**Your assignment:**
Print every record exactly, with nothing added or left out.

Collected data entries
··········

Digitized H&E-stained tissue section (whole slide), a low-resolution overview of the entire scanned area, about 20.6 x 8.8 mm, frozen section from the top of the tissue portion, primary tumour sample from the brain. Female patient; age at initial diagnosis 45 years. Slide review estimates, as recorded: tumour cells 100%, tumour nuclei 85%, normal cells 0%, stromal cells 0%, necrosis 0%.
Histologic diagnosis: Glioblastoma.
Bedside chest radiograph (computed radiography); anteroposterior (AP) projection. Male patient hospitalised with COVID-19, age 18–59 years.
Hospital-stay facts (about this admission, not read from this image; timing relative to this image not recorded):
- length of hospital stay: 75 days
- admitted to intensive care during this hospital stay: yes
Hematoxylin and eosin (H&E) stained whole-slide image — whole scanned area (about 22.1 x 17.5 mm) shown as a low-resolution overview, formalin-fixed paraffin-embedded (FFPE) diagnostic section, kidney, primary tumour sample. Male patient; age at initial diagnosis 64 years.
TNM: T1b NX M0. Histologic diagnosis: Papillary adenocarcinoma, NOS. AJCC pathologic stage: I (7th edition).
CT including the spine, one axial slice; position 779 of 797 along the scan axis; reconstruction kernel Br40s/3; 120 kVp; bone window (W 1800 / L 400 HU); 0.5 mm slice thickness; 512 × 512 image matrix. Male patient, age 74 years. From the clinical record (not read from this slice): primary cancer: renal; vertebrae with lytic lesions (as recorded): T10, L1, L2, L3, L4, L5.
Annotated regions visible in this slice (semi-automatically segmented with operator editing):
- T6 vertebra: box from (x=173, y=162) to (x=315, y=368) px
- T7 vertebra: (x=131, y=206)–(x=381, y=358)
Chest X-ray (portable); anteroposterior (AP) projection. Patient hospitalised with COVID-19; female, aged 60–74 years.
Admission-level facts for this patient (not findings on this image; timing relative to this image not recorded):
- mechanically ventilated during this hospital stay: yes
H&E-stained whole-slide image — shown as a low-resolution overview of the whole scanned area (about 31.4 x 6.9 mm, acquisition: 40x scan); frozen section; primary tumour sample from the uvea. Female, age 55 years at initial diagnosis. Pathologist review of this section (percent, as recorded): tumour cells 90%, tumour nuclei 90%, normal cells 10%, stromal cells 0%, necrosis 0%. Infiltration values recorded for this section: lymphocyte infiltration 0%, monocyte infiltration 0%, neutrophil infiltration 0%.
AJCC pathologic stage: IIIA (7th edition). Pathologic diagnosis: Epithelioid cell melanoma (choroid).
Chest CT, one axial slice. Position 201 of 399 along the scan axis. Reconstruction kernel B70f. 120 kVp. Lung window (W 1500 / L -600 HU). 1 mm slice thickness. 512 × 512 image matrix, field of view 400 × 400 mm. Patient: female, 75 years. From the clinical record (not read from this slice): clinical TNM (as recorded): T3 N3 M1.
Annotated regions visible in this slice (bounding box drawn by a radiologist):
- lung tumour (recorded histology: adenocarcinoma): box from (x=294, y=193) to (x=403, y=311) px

··········

**Solution to the problem:**
Digitized H&E-stained tissue section (whole slide), a low-resolution overview of the entire scanned area, about 20.6 x 8.8 mm, frozen section from the top of the tissue portion, primary tumour sample from the brain. Female patient; age at initial diagnosis 45 years. Slide review estimates, as recorded: tumour cells 100%, tumour nuclei 85%, normal cells 0%, stromal cells 0%, necrosis 0%.
Histologic diagnosis: Glioblastoma.
Bedside chest radiograph (computed radiography); anteroposterior (AP) projection. Male patient hospitalised with COVID-19, age 18–59 years.
Hospital-stay facts (about this admission, not read from this image; timing relative to this image not recorded):
- length of hospital stay: 75 days
- admitted to intensive care during this hospital stay: yes
Hematoxylin and eosin (H&E) stained whole-slide image — whole scanned area (about 22.1 x 17.5 mm) shown as a low-resolution overview, formalin-fixed paraffin-embedded (FFPE) diagnostic section, kidney, primary tumour sample. Male patient; age at initial diagnosis 64 years.
TNM: T1b NX M0. Histologic diagnosis: Papillary adenocarcinoma, NOS. AJCC pathologic stage: I (7th edition).
CT including the spine, one axial slice; position 779 of 797 along the scan axis; reconstruction kernel Br40s/3; 120 kVp; bone window (W 1800 / L 400 HU); 0.5 mm slice thickness; 512 × 512 image matrix. Male patient, age 74 years. From the clinical record (not read from this slice): primary cancer: renal; vertebrae with lytic lesions (as recorded): T10, L1, L2, L3, L4, L5.
Annotated regions visible in this slice (semi-automatically segmented with operator editing):
- T6 vertebra: box from (x=173, y=162) to (x=315, y=368) px
- T7 vertebra: (x=131, y=206)–(x=381, y=358)
Chest X-ray (portable); anteroposterior (AP) projection. Patient hospitalised with COVID-19; female, aged 60–74 years.
Admission-level facts for this patient (not findings on this image; timing relative to this image not recorded):
- mechanically ventilated during this hospital stay: yes
H&E-stained whole-slide image — shown as a low-resolution overview of the whole scanned area (about 31.4 x 6.9 mm, acquisition: 40x scan); frozen section; primary tumour sample from the uvea. Female, age 55 years at initial diagnosis. Pathologist review of this section (percent, as recorded): tumour cells 90%, tumour nuclei 90%, normal cells 10%, stromal cells 0%, necrosis 0%. Infiltration values recorded for this section: lymphocyte infiltration 0%, monocyte infiltration 0%, neutrophil infiltration 0%.
AJCC pathologic stage: IIIA (7th edition). Pathologic diagnosis: Epithelioid cell melanoma (choroid).
Chest CT, one axial slice. Position 201 of 399 along the scan axis. Reconstruction kernel B70f. 120 kVp. Lung window (W 1500 / L -600 HU). 1 mm slice thickness. 512 × 512 image matrix, field of view 400 × 400 mm. Patient: female, 75 years. From the clinical record (not read from this slice): clinical TNM (as recorded): T3 N3 M1.
Annotated regions visible in this slice (bounding box drawn by a radiologist):
- lung tumour (recorded histology: adenocarcinoma): box from (x=294, y=193) to (x=403, y=311) px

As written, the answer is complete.